Where did the 7kgs of watermelon come from? It came from thin air. This is plants do. They materialise themselves out of thin air.

Outside of carbon, hydrogen and oxygen, all plant nutrition comes from the soil. Major nutrients found in the soil are nitrogen, potassium and phosphorus – N, P, K.

Nitrogen builds green matter in leaves,

Phosphorus builds flowers and fruits,

Potassium builds roots.

N, P and K are the elements which build the roots, shoots and fruits of the plant.

These are also the main ingredients in chemical fertilisers. The thing with chemical fertilisers is that they only provide NPK. They neglect all this other element activity going on in the plant – the minor elements, the trace elements and the minor trace elements. And each of these other elements provide vital roles to plant nutrition.

Minor elements include calcium, magnesium and sulfur:

  • Calcium strengthens cell walls
  • Magnesium aids in the uptake of phosphorus
  • Sulfur helps with protein and chlorophyll

Then you have trace elements like:

  • Boron, which aids in the production of sugars and carbs and regulates the use of other nutrients
  • Copper, important for plant reproduction and aids in root metabolism
  • Chloride helps metabolism
  • Iron helps to form chlorophyll
  • Manganese – Activates plant enzymes needed for growth
  • Molybdenum – helps to regulate nitrogen consumption
  • Zinc – regulates sugar consumption

And then you have additional minor trace elements like strontium, vanadium, silicon and nickel, which also provide other essential mechanisms in the assembly line of soil food production.

Texture of soil

There are three main textures of soil – sand, silt and clay. And every type of soil is going to have a different amount of each texture. The soil textural triangle shows the range of soil textures. Loam is what we’re going for as far as ideal texture of soil goes. Loam is a spongy nutrient-rich soil with an even distribution of sand, clay and silt.

pH of the soil

pH means the power of hydrogen, it is a measurement of the dissolvability of the soil nutrients. Or more importantly, how easily roots can absorb nutrients from the soil.
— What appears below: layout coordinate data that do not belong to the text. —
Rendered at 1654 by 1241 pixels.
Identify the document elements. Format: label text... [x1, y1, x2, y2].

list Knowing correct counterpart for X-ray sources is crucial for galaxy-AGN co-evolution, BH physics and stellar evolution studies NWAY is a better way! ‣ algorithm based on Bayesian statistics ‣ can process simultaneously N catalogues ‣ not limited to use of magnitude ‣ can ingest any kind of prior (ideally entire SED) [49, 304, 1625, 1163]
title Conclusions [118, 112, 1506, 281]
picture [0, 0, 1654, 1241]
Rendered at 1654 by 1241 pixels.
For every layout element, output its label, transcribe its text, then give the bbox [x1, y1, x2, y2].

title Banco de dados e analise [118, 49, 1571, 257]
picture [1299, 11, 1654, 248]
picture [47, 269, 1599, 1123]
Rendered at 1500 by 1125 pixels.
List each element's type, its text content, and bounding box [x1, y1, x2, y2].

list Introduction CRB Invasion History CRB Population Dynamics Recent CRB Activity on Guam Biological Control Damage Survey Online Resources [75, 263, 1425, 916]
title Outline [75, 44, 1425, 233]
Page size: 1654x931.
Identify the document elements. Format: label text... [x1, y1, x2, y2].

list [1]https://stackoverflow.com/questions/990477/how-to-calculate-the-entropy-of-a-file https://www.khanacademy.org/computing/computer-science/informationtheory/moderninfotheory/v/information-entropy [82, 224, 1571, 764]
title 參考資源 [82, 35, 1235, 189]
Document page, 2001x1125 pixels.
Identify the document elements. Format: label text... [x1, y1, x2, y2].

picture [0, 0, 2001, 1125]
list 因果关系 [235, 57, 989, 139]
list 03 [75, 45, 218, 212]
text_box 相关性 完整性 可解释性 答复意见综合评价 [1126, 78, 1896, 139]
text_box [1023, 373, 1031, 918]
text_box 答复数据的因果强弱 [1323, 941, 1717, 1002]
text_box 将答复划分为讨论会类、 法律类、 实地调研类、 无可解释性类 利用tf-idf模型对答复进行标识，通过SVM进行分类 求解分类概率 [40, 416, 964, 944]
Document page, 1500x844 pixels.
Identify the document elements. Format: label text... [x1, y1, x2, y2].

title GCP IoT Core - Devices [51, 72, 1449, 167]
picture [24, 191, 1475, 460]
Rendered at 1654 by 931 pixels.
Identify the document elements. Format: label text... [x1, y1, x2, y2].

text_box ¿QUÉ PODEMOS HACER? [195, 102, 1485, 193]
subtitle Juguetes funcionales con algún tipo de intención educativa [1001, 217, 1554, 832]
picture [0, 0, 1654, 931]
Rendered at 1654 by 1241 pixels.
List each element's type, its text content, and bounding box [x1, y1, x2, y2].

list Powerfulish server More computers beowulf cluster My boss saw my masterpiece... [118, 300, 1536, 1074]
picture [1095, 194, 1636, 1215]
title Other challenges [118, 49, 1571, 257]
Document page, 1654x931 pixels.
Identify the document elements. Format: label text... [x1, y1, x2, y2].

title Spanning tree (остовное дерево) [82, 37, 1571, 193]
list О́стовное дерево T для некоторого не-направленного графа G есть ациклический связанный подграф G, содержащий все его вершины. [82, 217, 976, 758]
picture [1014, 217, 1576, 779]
The pH scale ranges from 0 – 14, zero being alkaline and 14 being acidic. You want your soil to be in the 5.5 – 7.5 range. If you’re unsure of the pH level or want to keep your soil in this 5.5 – 7.5 range, add compost. Adding compost neutralises the pH of the soil.

You can also use a litmus test where you dip paper in water. The change in color of the paper will tell you the pH of the soil. Also hydrangeas and other kinds of flowers grow a certain color reflecting the pH of the soil. If it is too acidic – add lime, seashells or bones. If it’s too alkaline – add sulfur, pine bark or woodchips. Just remember, adding compost neutralises the soil. This is what you want.

So to recap this chapter,

  • Soil is a bunch of dead and decaying plants.
  • The region below the soil works to feed the region above the soil, and vice versa
  • The soil food web is an amazing microcosm of life, and
  • And it works, it doesn’t need chemical fertilisers or any other products. And we can make soil, we can improve the soil at our site using compost.

And that’s what we’ll talk about next chapter. Okay, that’s it for this section of soil.